Exercise objective:
In the records below, the line containing "right eye: (225, 180)" marks the start. Copy that line and everything after it exactly, through the last line.

Data for analysis:
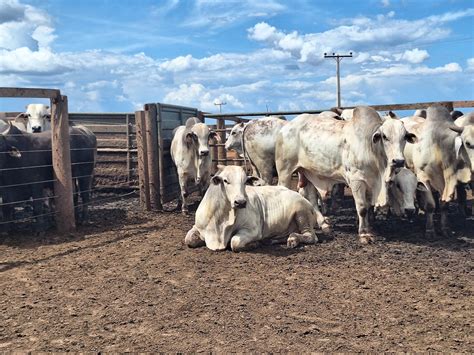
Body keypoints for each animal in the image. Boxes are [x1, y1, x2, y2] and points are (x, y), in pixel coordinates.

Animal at [185, 167, 318, 253]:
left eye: (245, 182)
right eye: (225, 180)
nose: (241, 202)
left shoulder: (253, 230)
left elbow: (234, 242)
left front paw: (254, 244)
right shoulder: (197, 227)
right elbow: (188, 240)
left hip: (301, 213)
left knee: (311, 236)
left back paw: (293, 239)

Response below:
right eye: (225, 180)
nose: (241, 202)
left shoulder: (253, 230)
left elbow: (234, 242)
left front paw: (254, 244)
right shoulder: (197, 227)
right elbow: (188, 240)
left hip: (301, 213)
left knee: (311, 236)
left back paw: (293, 239)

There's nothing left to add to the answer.